The Machinery of Death vs. the Due Process of Law
I discussed yesterday the case of Kenneth S. Smith, whose execution warrant was given the Matador’s Cape by the Supreme Court although the jury voted 11-1 not to give him a capital sentence. The execution ended up not going forward, because the idea that Alabama can “humanely” execute someone is a lie:
The Supreme Court lifted a stay of execution last night by a 6–3 vote, allowing Alabama to kill Kenneth Smith. But state officials badly botched the execution and failed to end Smith’s life.

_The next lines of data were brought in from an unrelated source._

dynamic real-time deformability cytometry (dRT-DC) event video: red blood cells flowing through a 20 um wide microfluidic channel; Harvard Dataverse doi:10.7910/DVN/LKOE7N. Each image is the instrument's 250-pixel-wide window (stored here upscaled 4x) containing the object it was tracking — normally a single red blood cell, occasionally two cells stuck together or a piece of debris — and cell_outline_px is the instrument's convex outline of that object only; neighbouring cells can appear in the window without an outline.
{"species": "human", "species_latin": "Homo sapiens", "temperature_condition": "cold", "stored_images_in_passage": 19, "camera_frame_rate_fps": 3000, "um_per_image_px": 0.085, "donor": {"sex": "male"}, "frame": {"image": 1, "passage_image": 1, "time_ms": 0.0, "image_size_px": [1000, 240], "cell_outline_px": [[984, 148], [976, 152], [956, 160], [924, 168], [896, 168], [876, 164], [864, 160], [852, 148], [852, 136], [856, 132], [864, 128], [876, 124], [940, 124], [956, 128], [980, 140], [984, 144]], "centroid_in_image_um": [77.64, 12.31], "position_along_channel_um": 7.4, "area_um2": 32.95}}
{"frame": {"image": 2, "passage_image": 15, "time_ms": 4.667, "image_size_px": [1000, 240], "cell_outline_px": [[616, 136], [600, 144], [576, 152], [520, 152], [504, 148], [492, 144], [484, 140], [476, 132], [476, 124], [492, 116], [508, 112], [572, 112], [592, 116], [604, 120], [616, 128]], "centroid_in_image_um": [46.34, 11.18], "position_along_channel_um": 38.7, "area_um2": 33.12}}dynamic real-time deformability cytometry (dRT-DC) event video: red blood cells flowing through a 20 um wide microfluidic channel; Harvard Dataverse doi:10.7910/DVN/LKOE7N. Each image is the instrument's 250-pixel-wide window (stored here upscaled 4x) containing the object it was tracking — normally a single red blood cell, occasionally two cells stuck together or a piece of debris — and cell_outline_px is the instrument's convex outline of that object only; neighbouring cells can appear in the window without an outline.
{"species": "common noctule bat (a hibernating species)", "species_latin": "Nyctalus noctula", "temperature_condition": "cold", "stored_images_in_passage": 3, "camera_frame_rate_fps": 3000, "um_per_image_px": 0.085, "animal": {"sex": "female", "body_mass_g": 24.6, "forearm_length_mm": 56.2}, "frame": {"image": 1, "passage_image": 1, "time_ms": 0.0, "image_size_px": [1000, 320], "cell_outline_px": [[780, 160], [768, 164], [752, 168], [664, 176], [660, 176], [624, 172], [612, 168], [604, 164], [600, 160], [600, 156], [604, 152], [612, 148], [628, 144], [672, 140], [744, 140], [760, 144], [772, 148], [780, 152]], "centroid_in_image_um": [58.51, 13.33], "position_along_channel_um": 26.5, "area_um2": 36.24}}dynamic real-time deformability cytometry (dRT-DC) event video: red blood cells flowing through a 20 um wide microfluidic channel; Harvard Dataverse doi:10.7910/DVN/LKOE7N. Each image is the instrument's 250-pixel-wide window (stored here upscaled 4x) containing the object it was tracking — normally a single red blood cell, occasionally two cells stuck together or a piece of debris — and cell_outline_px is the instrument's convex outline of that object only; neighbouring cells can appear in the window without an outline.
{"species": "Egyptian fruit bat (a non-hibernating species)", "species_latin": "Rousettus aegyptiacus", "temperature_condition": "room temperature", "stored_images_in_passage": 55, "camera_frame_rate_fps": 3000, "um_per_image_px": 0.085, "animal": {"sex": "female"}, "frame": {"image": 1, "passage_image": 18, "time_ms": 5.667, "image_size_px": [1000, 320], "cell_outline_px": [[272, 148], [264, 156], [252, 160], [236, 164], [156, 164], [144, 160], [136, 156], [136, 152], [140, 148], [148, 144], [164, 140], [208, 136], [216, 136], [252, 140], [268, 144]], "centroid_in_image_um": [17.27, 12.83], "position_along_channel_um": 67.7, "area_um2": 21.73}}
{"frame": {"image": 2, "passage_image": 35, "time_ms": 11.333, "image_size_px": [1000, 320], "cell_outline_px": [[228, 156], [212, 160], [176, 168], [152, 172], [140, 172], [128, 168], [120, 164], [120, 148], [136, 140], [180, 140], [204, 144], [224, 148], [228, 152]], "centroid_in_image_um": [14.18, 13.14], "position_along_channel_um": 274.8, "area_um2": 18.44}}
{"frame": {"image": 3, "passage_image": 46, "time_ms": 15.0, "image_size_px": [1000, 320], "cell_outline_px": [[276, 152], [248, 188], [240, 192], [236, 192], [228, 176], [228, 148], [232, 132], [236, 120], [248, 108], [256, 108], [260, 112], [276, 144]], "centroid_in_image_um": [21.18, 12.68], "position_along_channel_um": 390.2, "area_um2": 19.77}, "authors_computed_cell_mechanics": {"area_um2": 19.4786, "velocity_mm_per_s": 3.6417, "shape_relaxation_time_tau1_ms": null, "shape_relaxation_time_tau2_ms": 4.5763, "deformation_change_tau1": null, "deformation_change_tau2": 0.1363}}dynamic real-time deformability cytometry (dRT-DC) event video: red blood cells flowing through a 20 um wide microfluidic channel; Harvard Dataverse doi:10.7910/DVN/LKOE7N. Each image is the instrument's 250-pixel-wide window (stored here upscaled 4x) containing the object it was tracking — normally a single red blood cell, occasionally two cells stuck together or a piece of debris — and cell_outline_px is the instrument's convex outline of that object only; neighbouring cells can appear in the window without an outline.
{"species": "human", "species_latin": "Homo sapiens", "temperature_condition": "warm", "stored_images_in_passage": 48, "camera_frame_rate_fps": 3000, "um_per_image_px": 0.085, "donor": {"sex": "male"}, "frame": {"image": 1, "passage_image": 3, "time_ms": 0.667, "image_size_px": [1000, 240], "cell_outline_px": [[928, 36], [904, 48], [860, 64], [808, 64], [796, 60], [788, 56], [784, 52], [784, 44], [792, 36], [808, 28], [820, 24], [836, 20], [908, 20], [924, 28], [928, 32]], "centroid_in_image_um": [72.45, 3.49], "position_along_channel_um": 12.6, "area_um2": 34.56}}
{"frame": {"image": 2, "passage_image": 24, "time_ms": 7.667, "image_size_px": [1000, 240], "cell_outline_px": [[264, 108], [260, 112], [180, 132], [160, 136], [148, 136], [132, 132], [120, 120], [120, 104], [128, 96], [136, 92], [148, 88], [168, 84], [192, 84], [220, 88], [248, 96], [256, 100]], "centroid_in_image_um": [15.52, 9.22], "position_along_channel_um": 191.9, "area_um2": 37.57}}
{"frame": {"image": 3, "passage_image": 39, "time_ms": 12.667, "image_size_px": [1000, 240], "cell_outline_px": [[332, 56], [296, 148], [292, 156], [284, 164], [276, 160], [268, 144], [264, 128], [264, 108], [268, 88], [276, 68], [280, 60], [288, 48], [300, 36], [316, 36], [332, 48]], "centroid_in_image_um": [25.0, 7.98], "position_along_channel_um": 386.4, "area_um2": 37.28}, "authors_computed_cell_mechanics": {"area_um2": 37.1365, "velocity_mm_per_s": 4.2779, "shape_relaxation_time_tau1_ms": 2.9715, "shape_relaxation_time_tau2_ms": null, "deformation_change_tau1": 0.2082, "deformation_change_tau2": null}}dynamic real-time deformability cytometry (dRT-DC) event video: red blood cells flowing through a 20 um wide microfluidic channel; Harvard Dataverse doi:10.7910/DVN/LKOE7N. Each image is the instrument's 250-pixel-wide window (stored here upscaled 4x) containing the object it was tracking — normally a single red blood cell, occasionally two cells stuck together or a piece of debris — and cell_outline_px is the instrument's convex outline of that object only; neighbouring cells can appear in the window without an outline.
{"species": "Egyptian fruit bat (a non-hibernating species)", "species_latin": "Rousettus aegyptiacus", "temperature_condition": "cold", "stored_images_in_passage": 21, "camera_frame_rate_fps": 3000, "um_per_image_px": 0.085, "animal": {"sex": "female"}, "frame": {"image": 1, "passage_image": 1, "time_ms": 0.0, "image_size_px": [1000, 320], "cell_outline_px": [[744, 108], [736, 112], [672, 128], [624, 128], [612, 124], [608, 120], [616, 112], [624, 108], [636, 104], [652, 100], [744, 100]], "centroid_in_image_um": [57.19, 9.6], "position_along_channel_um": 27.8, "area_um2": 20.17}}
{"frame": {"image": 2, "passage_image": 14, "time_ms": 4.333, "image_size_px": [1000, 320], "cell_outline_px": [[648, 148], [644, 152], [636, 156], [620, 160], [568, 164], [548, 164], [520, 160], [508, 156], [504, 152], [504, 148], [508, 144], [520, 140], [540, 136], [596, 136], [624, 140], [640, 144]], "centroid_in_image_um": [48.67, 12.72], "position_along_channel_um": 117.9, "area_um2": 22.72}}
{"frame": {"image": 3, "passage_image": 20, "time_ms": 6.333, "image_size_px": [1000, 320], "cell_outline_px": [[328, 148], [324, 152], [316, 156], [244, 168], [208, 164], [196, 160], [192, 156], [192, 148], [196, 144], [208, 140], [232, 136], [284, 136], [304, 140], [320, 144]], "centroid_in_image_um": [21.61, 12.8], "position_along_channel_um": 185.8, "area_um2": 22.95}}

They will likely try again soon. https://t.co/m0GjLTvdw0— Mark Joseph Stern (@mjs_DC) November 18, 2022
The majority of the Court’s pure bloodthirstiness-over-due-process calculation should really put Dobbs into proper perspective. “Life,” certainly, has nothing to do with it.
One of Bloody Sam Alito’s most nakedly immoral and lawless positions — and the competition is fierce! — is the holding of his opinion in Glossip v. Gross that torture killings by the state do not violate the Eight Amendment if the condemned prisoner cannot identify a non-torturous killing method. Oh, and Glossip is probably factually innocent! I will never forgive any reporter who told their readers that Alito was a harmless moderate, and there were way too many.